Fold[f, x, list] とした場合には foldl に相当し、Fold[f, list] とした場合には foldl1 に相当する。上記に挙げたのと同じ例を見てみると
  Fold[Plus, 0, {1,2,3,4,5}]  (* = 15 *)
  Fold[Plus, {1,2,3,4,5}]  (* = 15 *)
となる。

Haskell の話に戻るが、リストを頭から順に続けて演算したときの途中途中の結果をリストにして返す関数があり、scanl, scanl1 という名前で使える。
scanl は foldl と全く同様な引数を取り、
  scanl (+) 0 [1,2,3,4,5]  -- = [0,1,3,6,10,15]
のように配列が返される。返った配列の最後の要素の値が、foldl に同じ引数を適用したときの結果と一致していることが分かる。数式的に書けば
 [0, 0+1, (0+1)+2, ((0+1)+2)+3..., (((((0+1)+2)+3)+4)+5)]
というようなリストを生成している。
fold の場合と同じく scanl の初期値が無いバージョンが scanl1 である。
  scanl1 (+) [1,2,3,4,5]  -- = [1,3,6,10,15]
また、scanr, scanr1 も定義されていて、名前から分かるようにこれらは 右結合のバージョンである。

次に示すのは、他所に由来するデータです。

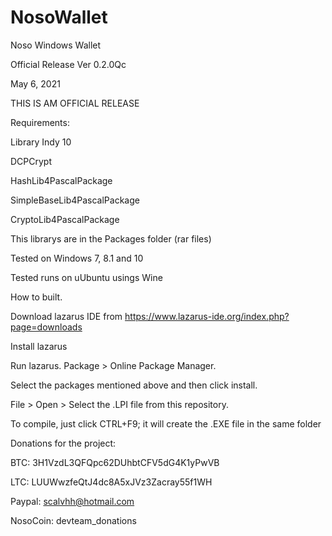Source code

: # NosoWallet
Noso Windows Wallet

Official Release Ver 0.2.0Qc

May 6, 2021

THIS IS AM OFFICIAL RELEASE

Requirements:

Library Indy 10

DCPCrypt

HashLib4PascalPackage

SimpleBaseLib4PascalPackage

CryptoLib4PascalPackage

This librarys are in the Packages folder (rar files) 

Tested on Windows 7, 8.1 and 10

Tested runs on uUbuntu usings Wine

How to built.

Download lazarus IDE from https://www.lazarus-ide.org/index.php?page=downloads

Install lazarus

Run lazarus. Package > Online Package Manager.

Select the packages mentioned above and then click install.

File > Open > Select the .LPI file from this repository.

To compile, just click CTRL+F9; it will create the .EXE file in the same folder

Donations for the project:

BTC: 3H1VzdL3QFQpc62DUhbtCFV5dG4K1yPwVB

LTC: LUUWwzfeQtJ4dc8A5xJVz3Zacray55f1WH

Paypal: scalvhh@hotmail.com

NosoCoin:  devteam_donations
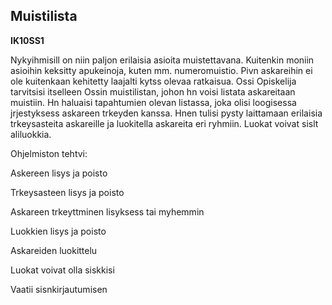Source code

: Muistilista
-----------

**IK10SS1**

Nykyihmisill on niin paljon erilaisia asioita muistettavana. Kuitenkin
moniin asioihin keksitty apukeinoja, kuten mm. numeromuistio. Pivn
askareihin ei ole kuitenkaan kehitetty laajalti kytss olevaa ratkaisua.
Ossi Opiskelija tarvitsisi itselleen Ossin muistilistan, johon hn voisi
listata askareitaan muistiin. Hn haluaisi tapahtumien olevan listassa,
joka olisi loogisessa jrjestyksess askareen trkeyden kanssa. Hnen tulisi
pysty laittamaan erilaisia trkeysasteita askareille ja luokitella
askareita eri ryhmiin. Luokat voivat sislt aliluokkia.

Ohjelmiston tehtvi:

Askereen lisys ja poisto

Trkeysasteen lisys ja poisto

Askareen trkeyttminen lisyksess tai myhemmin

Luokkien lisys ja poisto

Askareiden luokittelu

Luokat voivat olla siskkisi

Vaatii sisnkirjautumisen
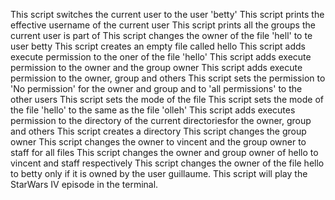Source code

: This script switches the current user to the user 'betty'
This script prints the effective username of the current user
This script prints all the groups the current user is part of
This script changes the owner of the file 'hell' to te user betty
This script creates an empty file called hello
This script adds execute permission to the oner of the file 'hello'
This script adds execute permission to the owner and the group owner 
This script adds execute permission to the owner, group and others
This script sets the permission to 'No permission' for the owner and group and to 'all permissions' to the other users 
This script sets the mode of the file
This script sets the mode of the file 'hello' to the same as the file 'olleh'
This script adds executes permission to the directory of the current directoriesfor the owner, group and others 
This script creates a directory 
This script changes the group owner
This script changes the owner to vincent and the group owner to staff for all files
This script changes the owner and group owner of hello to vincent and staff respectively
This script changes the owner of the file hello to betty only if it is owned by the user guillaume. 
This script will play the StarWars IV episode in the terminal.
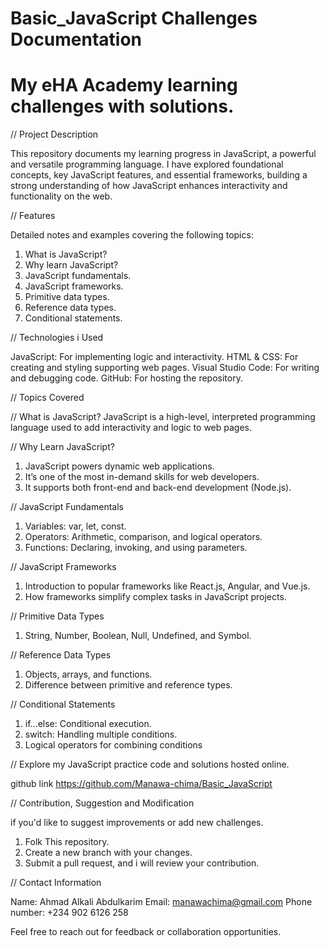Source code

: # Basic_JavaScript Challenges Documentation
# My eHA Academy learning challenges with solutions.

// Project Description

This repository documents my learning progress in JavaScript, a powerful and versatile programming language.
I have explored foundational concepts, key JavaScript features, and essential frameworks, building a strong understanding of how JavaScript enhances interactivity and functionality on the web.

// Features

Detailed notes and examples covering the following topics:
1. What is JavaScript?
2. Why learn JavaScript?
3. JavaScript fundamentals.
4. JavaScript frameworks.
5. Primitive data types.
6. Reference data types.
7. Conditional statements.

// Technologies i Used

JavaScript: For implementing logic and interactivity.
HTML & CSS: For creating and styling supporting web pages.
Visual Studio Code: For writing and debugging code.
GitHub: For hosting the repository.

// Topics Covered

// What is JavaScript?
JavaScript is a high-level, interpreted programming language used to add interactivity and logic to web pages.

// Why Learn JavaScript?
1. JavaScript powers dynamic web applications.
2. It’s one of the most in-demand skills for web developers.
3. It supports both front-end and back-end development (Node.js).

// JavaScript Fundamentals
1. Variables: var, let, const.
2. Operators: Arithmetic, comparison, and logical operators.
3. Functions: Declaring, invoking, and using parameters.

// JavaScript Frameworks
1. Introduction to popular frameworks like React.js, Angular, and Vue.js.
2. How frameworks simplify complex tasks in JavaScript projects.

// Primitive Data Types
1. String, Number, Boolean, Null, Undefined, and Symbol.

// Reference Data Types
1. Objects, arrays, and functions.
2. Difference between primitive and reference types.

// Conditional Statements
1. if...else: Conditional execution.
2. switch: Handling multiple conditions.
3. Logical operators for combining conditions

// Explore my JavaScript practice code and solutions hosted online.

github link https://github.com/Manawa-chima/Basic_JavaScript

// Contribution, Suggestion and Modification

if you'd like to suggest improvements or add new challenges.

1. Folk This repository.
2. Create a new branch with your changes.
3. Submit a pull request, and i will review your contribution.

// Contact Information

Name: Ahmad Alkali Abdulkarim
Email: manawachima@gmail.com
Phone number: +234 902 6126 258

Feel free to reach out for feedback or collaboration opportunities.
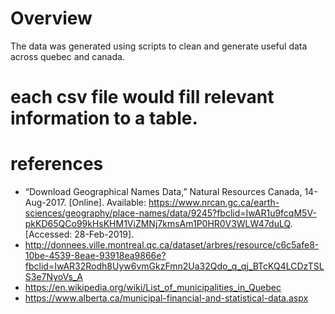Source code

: # Overview
The data was generated using scripts to clean and generate useful data across quebec and canada.

# each csv file would fill relevant information to a table.

# references
- “Download Geographical Names Data,” Natural Resources Canada, 14-Aug-2017. [Online]. Available: https://www.nrcan.gc.ca/earth-sciences/geography/place-names/data/9245?fbclid=IwAR1u9fcqM5V-pkKD65QCo99kHsKHM1ViZMNj7kmsAm1P0HR0V3WLW47duLQ. [Accessed: 28-Feb-2019].
- http://donnees.ville.montreal.qc.ca/dataset/arbres/resource/c6c5afe8-10be-4539-8eae-93918ea9866e?fbclid=IwAR32Rodh8Uyw6vmGkzFmn2Ua32Qdo_q_qj_BTcKQ4LCDzTSLS3e7NyoVs_A
- https://en.wikipedia.org/wiki/List_of_municipalities_in_Quebec
- https://www.alberta.ca/municipal-financial-and-statistical-data.aspx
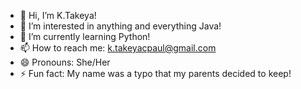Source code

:- 👋 Hi, I’m K.Takeya!
- 👀 I’m interested in anything and everything Java!
- 🌱 I’m currently learning Python!
- 📫 How to reach me: k.takeyacpaul@gmail.com
- 😄 Pronouns: She/Her
- ⚡ Fun fact: My name was a typo that my parents decided to keep!

<!---
Kuhtuhkuh/Kuhtuhkuh is a ✨ special ✨ repository because its `README.md` (this file) appears on your GitHub profile.
You can click the Preview link to take a look at your changes.
--->
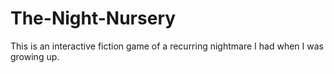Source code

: # The-Night-Nursery
This is an interactive fiction game of a recurring nightmare I had when I was growing up.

では scan 系関数が Mathematica では何に当たるかというと、それは実は FoldList である。結局 Fold をするけど List で返すよ、という分かり易い名前である(と思う)。使い方も Fold と同じシンタックスを取れるので
  FoldList[Plus, 0, {1,2,3,4,5}]  (* = {0,1,3,6,10,15} *)
  FoldList[Plus, {1,2,3,4,5}]  (* = {1,3,6,10,15} *)
というふうになる。

以上に見てきたように、Haskell では関数の型に縛られて、同様の機能を持つ関数が foldl, foldl1 のように名前が異なる亜種として定義されているが、Mathematica はそのような縛りがなく、引数も可変長であるので1つの関数で複数の使い方ができる。なお、Haskell では左結合・右結合ともに用意されているが、Mathematica では左結合の関数だけで、右結合版は見当たらないようだ…。

ちなみに、Mathematica の FoldList の初期値の無い例については、Accumulate[list] という似たような関数が定義されている。